By Nick Wyke
Hake, South Africa
Profile: Closely related to cod, haddock and hoki, hake is a mild tasting fish with a delicate texture. Hugely popular in Spain and one of South Africa’s favourite fish, this deep-water species has delicious flaky white meat with few bones and is both an affordable and sustainable choice. Chefs like it as a less expensive alternative to cod, which marries well with punchy flavours such as bacon, capers, saffron, olives and cayenne pepper.
“Hake is such a versatile, sustainable and quick to cook ingredient,” says chef Naledi Toona. “It’s an affordable substitute to pricier non-certified fish in many dishes such as salads, curries, burgers, wraps. Lightly pan-fried hake is the perfect, easy dinner. Served with seasonal vegetables and a creamy coconut sauce to enhance the natural flavours of the fish.”
Good swap for: cod, haddock, pollock
Capelin, Japan
Profile: Sourced from Iceland, home to the world's first MSC certified capelin fishery, capelin is very popular in Japan but remains underappreciated in other parts of Asia. A sleek coldwater foraging fish with an olive-green back and silvery white belly, capelin is usually grilled and eaten with lemon juice and mayo, deep fried or even added to paella. It can be eaten from nose to tail so you don’t waste anything.
Capelin roe is a vital ingredient for producing masago, used in sushi in Europe and Japan. These delicate orange eggs, served on the top of rice in nigiri, are loaded with protein and nutrients such as omega-3s, selenium, and vitamin B12.
Good swap for: Japanese smelt (shishamo) which used to be very popular and abundant, but due to low stock status is not accessible anymore. As capelin looks and tastes like Japanese smelt, it is sold as sakhalin shishamo.
Hot somen noodles with grilled capelin
Sea Mullet, Western Australia
Profile: Juicy fleshed sea mullet is an oily fish with a strong flavour. Considered by many people to be only a bait fish, it is very affordable compared to other fresh fish species. This meaty ray-finned fish is particularly delicious hot smoked or cooked on the barbecue and can even be roasted whole in the oven. It pairs well with staple Italian ingredients such as tomatoes, olives and basil. The roe of mullet is considered a delicacy.

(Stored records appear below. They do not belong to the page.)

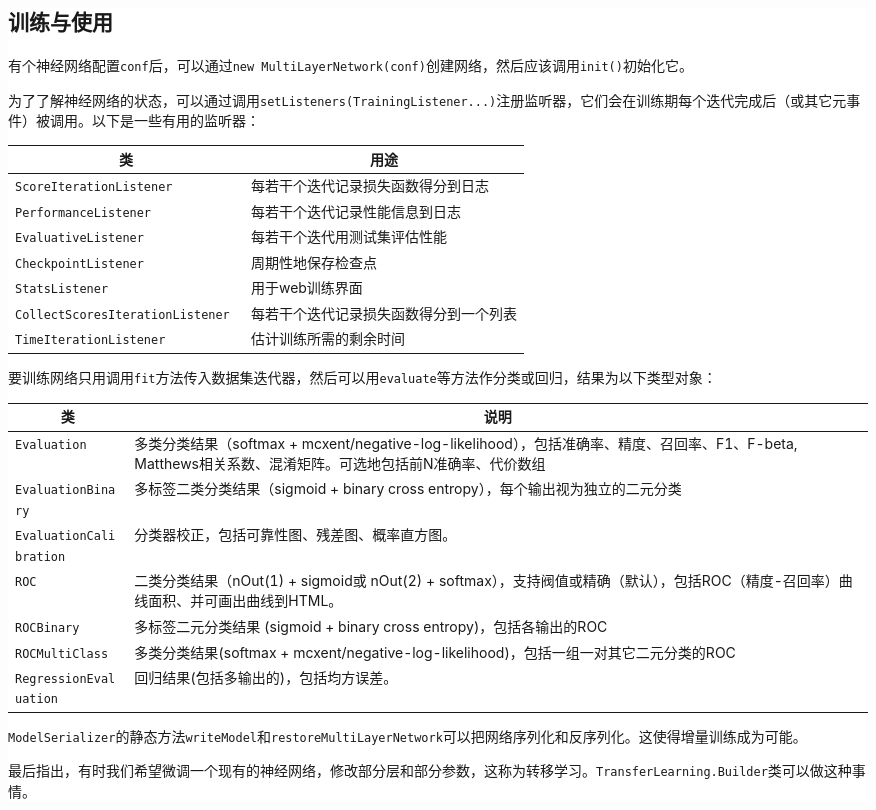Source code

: ## 训练与使用

有个神经网络配置`conf`后，可以通过`new MultiLayerNetwork(conf)`创建网络，然后应该调用`init()`初始化它。

为了了解神经网络的状态，可以通过调用`setListeners(TrainingListener...)`注册监听器，它们会在训练期每个迭代完成后（或其它元事件）被调用。以下是一些有用的监听器：

类|用途
---|---
`ScoreIterationListener `|每若干个迭代记录损失函数得分到日志
`PerformanceListener `|每若干个迭代记录性能信息到日志
`EvaluativeListener `|每若干个迭代用测试集评估性能
`CheckpointListener `|周期性地保存检查点
`StatsListener `|用于web训练界面
`CollectScoresIterationListener `|每若干个迭代记录损失函数得分到一个列表
`TimeIterationListener `|估计训练所需的剩余时间

要训练网络只用调用`fit`方法传入数据集迭代器，然后可以用`evaluate`等方法作分类或回归，结果为以下类型对象：

类|说明
---|---
`Evaluation`|多类分类结果（softmax + mcxent/negative-log-likelihood），包括准确率、精度、召回率、F1、F-beta, Matthews相关系数、混淆矩阵。可选地包括前N准确率、代价数组
`EvaluationBinary`|多标签二类分类结果（sigmoid + binary cross entropy），每个输出视为独立的二元分类
`EvaluationCalibration`|分类器校正，包括可靠性图、残差图、概率直方图。
`ROC`|二类分类结果（nOut(1) + sigmoid或 nOut(2) + softmax），支持阀值或精确（默认），包括ROC（精度-召回率）曲线面积、并可画出曲线到HTML。
`ROCBinary`|多标签二元分类结果 (sigmoid + binary cross entropy)，包括各输出的ROC
`ROCMultiClass`|多类分类结果(softmax + mcxent/negative-log-likelihood)，包括一组一对其它二元分类的ROC
`RegressionEvaluation `|回归结果(包括多输出的)，包括均方误差。

`ModelSerializer`的静态方法`writeModel`和`restoreMultiLayerNetwork`可以把网络序列化和反序列化。这使得增量训练成为可能。

最后指出，有时我们希望微调一个现有的神经网络，修改部分层和部分参数，这称为转移学习。`TransferLearning.Builder`类可以做这种事情。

Kenny McHardy, chef at Manuka Woodfire Kitchen in Fremantle, Australia always has mullet on the menu. It’s caught fresh every week by Damien Bell of Bellbuoy Seafoods.
“I've always cured and smoked mullet, which is incredible, or roasted it whole in the wood oven with tomato and fennel. There is a lot of fat between the guts and the rib cage that renders in the pan to help flavour the sauce.”
Good swap for: Mackerel
Suggested recipe: “Because of the high amount of oil and the bold flavour of mullet, it tends to work well in risotto or pasta, even with a potato salad,” says McHardy. “Another easy way to cook mullet is to fillet and skin the fish then crumb and fry. Serve with tartare sauce and a simple fennel salad.”

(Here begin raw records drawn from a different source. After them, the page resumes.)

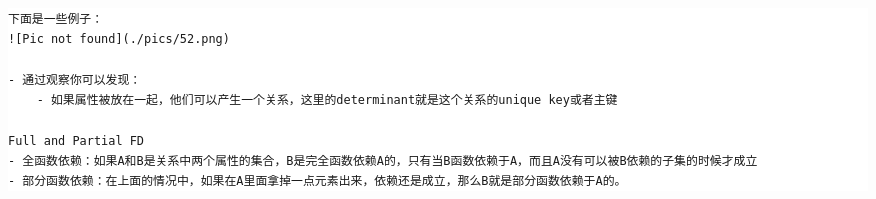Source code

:    下面是一些例子：
    ![Pic not found](./pics/52.png)

    - 通过观察你可以发现：
        - 如果属性被放在一起，他们可以产生一个关系，这里的determinant就是这个关系的unique key或者主键

    Full and Partial FD
    - 全函数依赖：如果A和B是关系中两个属性的集合，B是完全函数依赖A的，只有当B函数依赖于A，而且A没有可以被B依赖的子集的时候才成立
    - 部分函数依赖：在上面的情况中，如果在A里面拿掉一点元素出来，依赖还是成立，那么B就是部分函数依赖于A的。 
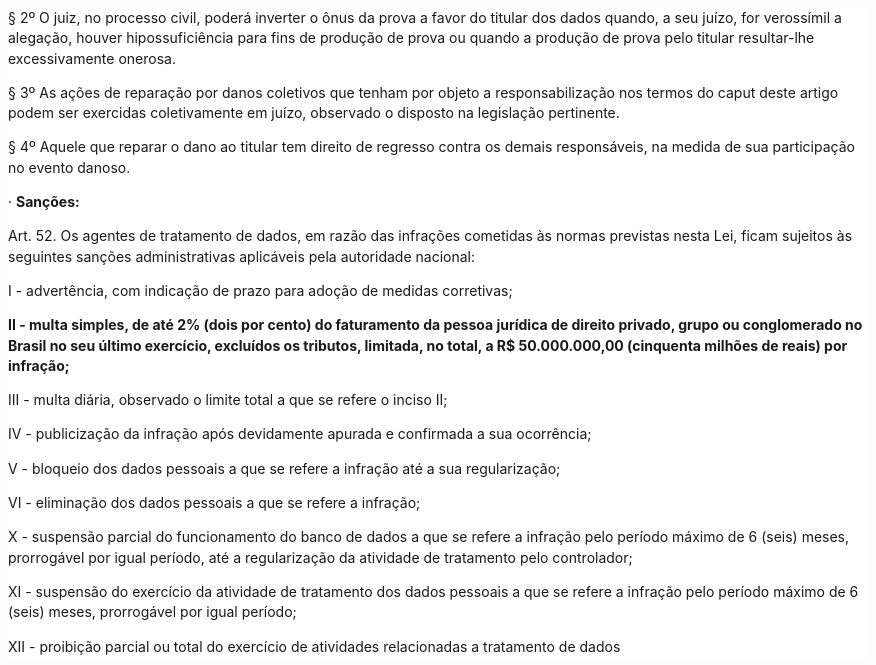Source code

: § 2º O juiz, no processo civil, poderá inverter o ônus da prova a favor do titular dos dados quando, a seu juízo, for verossímil a alegação, houver hipossuficiência para fins de produção de prova ou quando a produção de prova pelo titular resultar-lhe excessivamente onerosa.

§ 3º As ações de reparação por danos coletivos que tenham por objeto a responsabilização nos termos do caput deste artigo podem ser exercidas coletivamente em juízo, observado o disposto na legislação pertinente.

§ 4º Aquele que reparar o dano ao titular tem direito de regresso contra os demais responsáveis, na medida de sua participação no evento danoso.

· **Sanções:**

Art. 52. Os agentes de tratamento de dados, em razão das infrações cometidas às normas previstas nesta Lei, ficam sujeitos às seguintes sanções administrativas aplicáveis pela autoridade nacional:

I - advertência, com indicação de prazo para adoção de medidas corretivas;

**II - multa simples, de até 2% (dois por cento) do faturamento da pessoa jurídica de direito privado, grupo ou conglomerado no Brasil no seu último exercício, excluídos os tributos, limitada, no total, a R$ 50.000.000,00 (cinquenta milhões de reais) por infração;**

III - multa diária, observado o limite total a que se refere o inciso II;

IV - publicização da infração após devidamente apurada e confirmada a sua ocorrência;

V - bloqueio dos dados pessoais a que se refere a infração até a sua regularização;

VI - eliminação dos dados pessoais a que se refere a infração;

X - suspensão parcial do funcionamento do banco de dados a que se refere a infração pelo período máximo de 6 (seis) meses, prorrogável por igual período, até a regularização da atividade de tratamento pelo controlador;

XI - suspensão do exercício da atividade de tratamento dos dados pessoais a que se refere a infração pelo período máximo de 6 (seis) meses, prorrogável por igual período;

XII - proibição parcial ou total do exercício de atividades relacionadas a tratamento de dados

Pacific Jack mackerel, Chile
Profile: Widespread in the Pacific and typically smaller than common mackerel species, Jack mackerel is big in Japan where it’s known as ‘aji’ and enjoyed as nigiri and sashimi, cut-open and sun-dried, grilled or deep-fried.
MSC certified Jack mackerel is increasingly finding its way into the European market where fisheries are dealing with sustainable stock management issues. It’s a new addition to the Fish Tales range of tinned seafood run by chef and cookbook author Bart van Olphen. “Jack mackerel has this unique full flavour and beautiful texture. It’s an oily fish packed with healthy omega-3s,” says Bart. “It is nutritious and super tasty, and very easy to cook with. You can simply pan fry a fillet, eat it raw like sashimi, or smoke it. And, of course, you can eat it out of a can.”
Good swap for: sardines, Atlantic mackerel (which lost its MSC certification in 2019 due to disputes over fishing quotas, leading to overfishing), or salmon for its omega-3s.
Suggested recipe: Smoked mackerel sandwich with Chilean guacamole
Sardines, Mexico
Profile: Sardines have a strong flavour and are oily and soft in texture. They’re often viewed as a low-end product, but they’re high in fatty acids and provide a versatile protein for many.
Long since trumped by tuna in terms of popularity, people can be put off by the whole head-to-tail fish form and the strong smell – to them sardines are more ‘military ration’ than ‘culinary fashion’.
Chefs have ways to soften bold flavours, with briny sauces, citrus and crushed herbs. Simplicity is the key to a satisfying sardine fix, says sustainably minded Mexican chef Lula Martin del Campo: “I love sardines because they are so tasty, easy to prepare and healthy. I always have them in my pantry and when I want a flavourful snack, I make them with pico de gallo (a classic Mexican salsa made from diced tomato, onion, chilli, lime and coriander) lots of lemon and salt on a baked corn tostada, it is second to none! Sometimes I add cooked beans.”